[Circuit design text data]
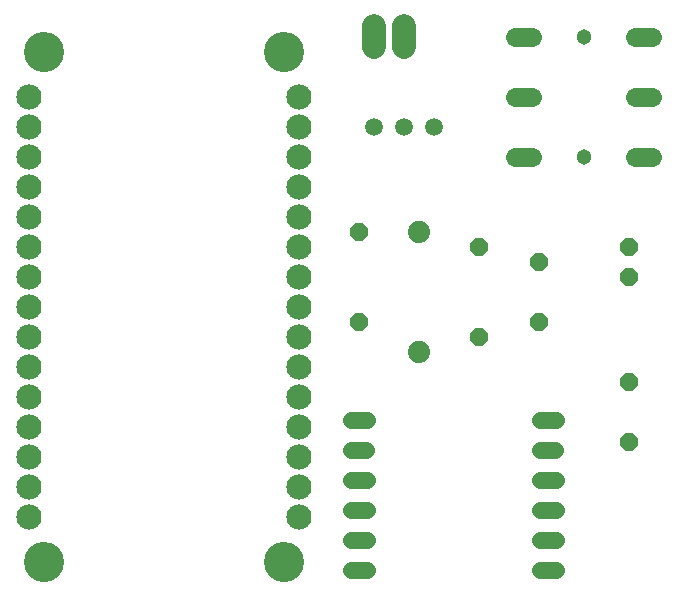
<source format=gts>
G75*
%MOIN*%
%OFA0B0*%
%FSLAX25Y25*%
%IPPOS*%
%LPD*%
%AMOC8*
5,1,8,0,0,1.08239X$1,22.5*
%
%ADD10OC8,0.06000*%
%ADD11C,0.07400*%
%ADD12C,0.06343*%
%ADD13C,0.05131*%
%ADD14C,0.08400*%
%ADD15C,0.13398*%
%ADD16C,0.05721*%
%ADD17C,0.05950*%
%ADD18C,0.07887*%
D10*
X0126000Y0106000D03*
X0126000Y0136000D03*
X0166000Y0131000D03*
X0186000Y0126000D03*
X0186000Y0106000D03*
X0166000Y0101000D03*
X0216000Y0086000D03*
X0216000Y0066000D03*
X0216000Y0121000D03*
X0216000Y0131000D03*
D11*
X0146000Y0136000D03*
X0146000Y0096000D03*
D12*
X0178229Y0161000D02*
X0183771Y0161000D01*
X0183771Y0181000D02*
X0178229Y0181000D01*
X0178229Y0201000D02*
X0183771Y0201000D01*
X0218229Y0201000D02*
X0223771Y0201000D01*
X0223771Y0181000D02*
X0218229Y0181000D01*
X0218229Y0161000D02*
X0223771Y0161000D01*
D13*
X0201000Y0161000D03*
X0201000Y0201000D03*
D14*
X0106000Y0181000D03*
X0106000Y0171000D03*
X0106000Y0161000D03*
X0106000Y0151000D03*
X0106000Y0141000D03*
X0106000Y0131000D03*
X0106000Y0121000D03*
X0106000Y0111000D03*
X0106000Y0101000D03*
X0106000Y0091000D03*
X0106000Y0081000D03*
X0106000Y0071000D03*
X0106000Y0061000D03*
X0106000Y0051000D03*
X0106000Y0041000D03*
X0016000Y0041000D03*
X0016000Y0051000D03*
X0016000Y0061000D03*
X0016000Y0071000D03*
X0016000Y0081000D03*
X0016000Y0091000D03*
X0016000Y0101000D03*
X0016000Y0111000D03*
X0016000Y0121000D03*
X0016000Y0131000D03*
X0016000Y0141000D03*
X0016000Y0151000D03*
X0016000Y0161000D03*
X0016000Y0171000D03*
X0016000Y0181000D03*
D15*
X0021000Y0026000D03*
X0101000Y0026000D03*
X0101000Y0196000D03*
X0021000Y0196000D03*
D16*
X0123342Y0073087D02*
X0128658Y0073087D01*
X0123342Y0073087D02*
X0123342Y0073087D01*
X0128658Y0073087D01*
X0128658Y0073087D01*
X0128461Y0063087D02*
X0123539Y0063087D01*
X0123539Y0063087D01*
X0128461Y0063087D01*
X0128461Y0063087D01*
X0128658Y0053087D02*
X0123342Y0053087D01*
X0123342Y0053087D01*
X0128658Y0053087D01*
X0128658Y0053087D01*
X0128658Y0043087D02*
X0123342Y0043087D01*
X0123342Y0043087D01*
X0128658Y0043087D01*
X0128658Y0043087D01*
X0128658Y0033087D02*
X0123342Y0033087D01*
X0123342Y0033087D01*
X0128658Y0033087D01*
X0128658Y0033087D01*
X0128658Y0023087D02*
X0123342Y0023087D01*
X0123342Y0023087D01*
X0128658Y0023087D01*
X0128658Y0023087D01*
X0186334Y0023087D02*
X0191650Y0023087D01*
X0186334Y0023087D02*
X0186334Y0023087D01*
X0191650Y0023087D01*
X0191650Y0023087D01*
X0191650Y0033087D02*
X0186334Y0033087D01*
X0186334Y0033087D01*
X0191650Y0033087D01*
X0191650Y0033087D01*
X0191650Y0043087D02*
X0186334Y0043087D01*
X0186334Y0043087D01*
X0191650Y0043087D01*
X0191650Y0043087D01*
X0191650Y0053087D02*
X0186334Y0053087D01*
X0186334Y0053087D01*
X0191650Y0053087D01*
X0191650Y0053087D01*
X0191453Y0063087D02*
X0186531Y0063087D01*
X0186531Y0063087D01*
X0191453Y0063087D01*
X0191453Y0063087D01*
X0191650Y0073087D02*
X0186334Y0073087D01*
X0186334Y0073087D01*
X0191650Y0073087D01*
X0191650Y0073087D01*
D17*
X0151000Y0171000D03*
X0141000Y0171000D03*
X0131000Y0171000D03*
D18*
X0131000Y0197457D02*
X0131000Y0204543D01*
X0141000Y0204543D02*
X0141000Y0197457D01*
M02*

</source>
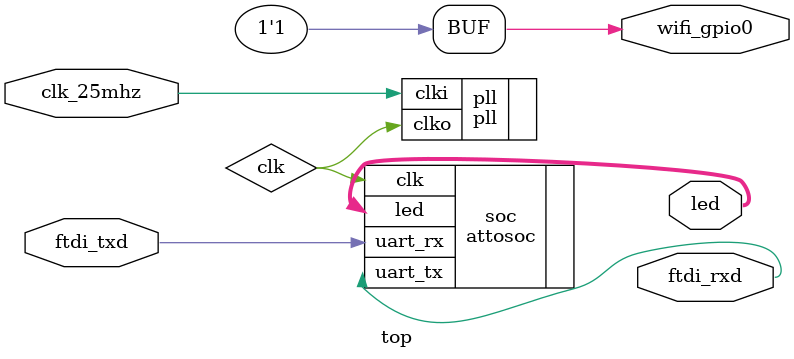
<source format=v>
module top(
    input clk_25mhz,
    output [7:0] led,
    output ftdi_rxd,
    input ftdi_txd,
    output wifi_gpio0
);

assign wifi_gpio0 = 1'b1;

wire clk;
pll pll(
    .clki(clk_25mhz),
    .clko(clk)
);
attosoc soc(
    .clk(clk),
    .led(led),
    .uart_tx(ftdi_rxd),
    .uart_rx(ftdi_txd)
);
endmodule

</source>
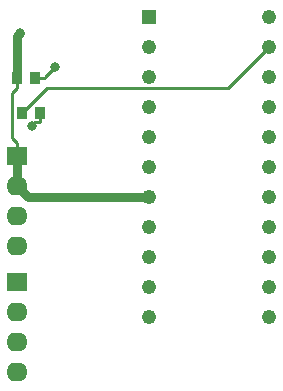
<source format=gbr>
%TF.GenerationSoftware,KiCad,Pcbnew,(5.1.8)-1*%
%TF.CreationDate,2021-05-23T21:47:53+08:00*%
%TF.ProjectId,only_ccd,6f6e6c79-5f63-4636-942e-6b696361645f,rev?*%
%TF.SameCoordinates,Original*%
%TF.FileFunction,Copper,L2,Bot*%
%TF.FilePolarity,Positive*%
%FSLAX46Y46*%
G04 Gerber Fmt 4.6, Leading zero omitted, Abs format (unit mm)*
G04 Created by KiCad (PCBNEW (5.1.8)-1) date 2021-05-23 21:47:53*
%MOMM*%
%LPD*%
G01*
G04 APERTURE LIST*
%TA.AperFunction,ComponentPad*%
%ADD10R,1.800000X1.600000*%
%TD*%
%TA.AperFunction,ComponentPad*%
%ADD11O,1.800000X1.600000*%
%TD*%
%TA.AperFunction,SMDPad,CuDef*%
%ADD12R,0.930000X0.980000*%
%TD*%
%TA.AperFunction,ComponentPad*%
%ADD13R,1.220000X1.220000*%
%TD*%
%TA.AperFunction,ComponentPad*%
%ADD14C,1.220000*%
%TD*%
%TA.AperFunction,ViaPad*%
%ADD15C,0.800000*%
%TD*%
%TA.AperFunction,Conductor*%
%ADD16C,0.250000*%
%TD*%
%TA.AperFunction,Conductor*%
%ADD17C,0.762000*%
%TD*%
G04 APERTURE END LIST*
D10*
%TO.P,J2,1*%
%TO.N,GND*%
X113538000Y-102235000D03*
D11*
%TO.P,J2,2*%
X113538000Y-104775000D03*
%TO.P,J2,3*%
%TO.N,/ADC_in*%
X113538000Y-107315000D03*
%TO.P,J2,4*%
%TO.N,/3v3*%
X113538000Y-109855000D03*
%TD*%
D12*
%TO.P,R7,2*%
%TO.N,GND*%
X113530000Y-95631000D03*
%TO.P,R7,1*%
%TO.N,Net-(R7-Pad1)*%
X115070000Y-95631000D03*
%TD*%
%TO.P,R5,2*%
%TO.N,Net-(R5-Pad2)*%
X115451000Y-98552000D03*
%TO.P,R5,1*%
%TO.N,Net-(IC1-Pad21)*%
X113911000Y-98552000D03*
%TD*%
D10*
%TO.P,J1,1*%
%TO.N,/ICG*%
X113538000Y-112903000D03*
D11*
%TO.P,J1,2*%
%TO.N,/SH*%
X113538000Y-115443000D03*
%TO.P,J1,3*%
%TO.N,/M*%
X113538000Y-117983000D03*
%TO.P,J1,4*%
%TO.N,GND*%
X113538000Y-120523000D03*
%TD*%
D13*
%TO.P,IC1,1*%
%TO.N,/3v3*%
X124714000Y-90424000D03*
D14*
%TO.P,IC1,2*%
X124714000Y-92964000D03*
%TO.P,IC1,3*%
%TO.N,Net-(IC1-Pad3)*%
X124714000Y-95504000D03*
%TO.P,IC1,4*%
%TO.N,Net-(IC1-Pad4)*%
X124714000Y-98044000D03*
%TO.P,IC1,5*%
%TO.N,Net-(IC1-Pad5)*%
X124714000Y-100584000D03*
%TO.P,IC1,6*%
%TO.N,GND*%
X124714000Y-103124000D03*
%TO.P,IC1,7*%
X124714000Y-105664000D03*
%TO.P,IC1,8*%
X124714000Y-108204000D03*
%TO.P,IC1,9*%
X124714000Y-110744000D03*
%TO.P,IC1,10*%
X124714000Y-113284000D03*
%TO.P,IC1,11*%
X124714000Y-115824000D03*
%TO.P,IC1,12*%
X134874000Y-115824000D03*
%TO.P,IC1,13*%
X134874000Y-113284000D03*
%TO.P,IC1,14*%
X134874000Y-110744000D03*
%TO.P,IC1,15*%
X134874000Y-108204000D03*
%TO.P,IC1,16*%
X134874000Y-105664000D03*
%TO.P,IC1,17*%
X134874000Y-103124000D03*
%TO.P,IC1,18*%
X134874000Y-100584000D03*
%TO.P,IC1,19*%
X134874000Y-98044000D03*
%TO.P,IC1,20*%
X134874000Y-95504000D03*
%TO.P,IC1,21*%
%TO.N,Net-(IC1-Pad21)*%
X134874000Y-92964000D03*
%TO.P,IC1,22*%
%TO.N,GND*%
X134874000Y-90424000D03*
%TD*%
D15*
%TO.N,GND*%
X113784000Y-91821000D03*
%TO.N,Net-(R5-Pad2)*%
X114770800Y-99664200D03*
%TO.N,Net-(R7-Pad1)*%
X116713000Y-94679700D03*
%TD*%
D16*
%TO.N,GND*%
X113530000Y-95631000D02*
X113530000Y-96446300D01*
X113538000Y-102235000D02*
X113538000Y-101109700D01*
X113538000Y-101109700D02*
X113120600Y-100692300D01*
X113120600Y-100692300D02*
X113120600Y-96855700D01*
X113120600Y-96855700D02*
X113530000Y-96446300D01*
X124714000Y-105664000D02*
X124477700Y-105900300D01*
D17*
X114427000Y-105664000D02*
X113538000Y-104775000D01*
X124714000Y-105664000D02*
X114427000Y-105664000D01*
X113538000Y-104775000D02*
X113538000Y-102235000D01*
X113530000Y-92075000D02*
X113784000Y-91821000D01*
X113530000Y-95631000D02*
X113530000Y-92075000D01*
D16*
%TO.N,Net-(IC1-Pad21)*%
X134874000Y-92964000D02*
X131391600Y-96446400D01*
X131391600Y-96446400D02*
X116016600Y-96446400D01*
X116016600Y-96446400D02*
X113911000Y-98552000D01*
%TO.N,Net-(R5-Pad2)*%
X115451000Y-98552000D02*
X115451000Y-99367300D01*
X115451000Y-99367300D02*
X115067700Y-99367300D01*
X115067700Y-99367300D02*
X114770800Y-99664200D01*
%TO.N,Net-(R7-Pad1)*%
X115070000Y-95631000D02*
X115860300Y-95631000D01*
X115860300Y-95631000D02*
X115860300Y-95532400D01*
X115860300Y-95532400D02*
X116713000Y-94679700D01*
%TD*%
M02*

</source>
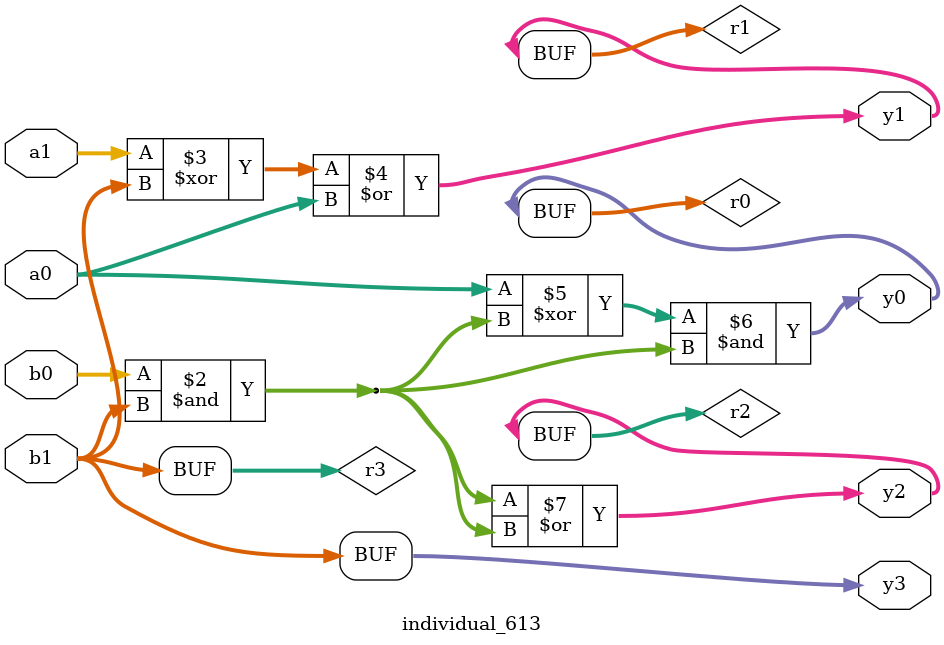
<source format=sv>
module individual_613(input logic [15:0] a1, input logic [15:0] a0, input logic [15:0] b1, input logic [15:0] b0, output logic [15:0] y3, output logic [15:0] y2, output logic [15:0] y1, output logic [15:0] y0);
logic [15:0] r0, r1, r2, r3; 
 always@(*) begin 
	 r0 = a0; r1 = a1; r2 = b0; r3 = b1; 
 	 r2  &=  b1 ;
 	 r1  ^=  b1 ;
 	 r1  |=  r0 ;
 	 r0  ^=  r2 ;
 	 r0  &=  r2 ;
 	 r2  |=  r2 ;
 	 y3 = r3; y2 = r2; y1 = r1; y0 = r0; 
end
endmodule
</source>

Exercise description
Filter the lines above, keeping and copying those that contain "output".

Answer area
    output [7:0] led,
    output ftdi_rxd,
    output wifi_gpio0
module individual_613(input logic [15:0] a1, input logic [15:0] a0, input logic [15:0] b1, input logic [15:0] b0, output logic [15:0] y3, output logic [15:0] y2, output logic [15:0] y1, output logic [15:0] y0);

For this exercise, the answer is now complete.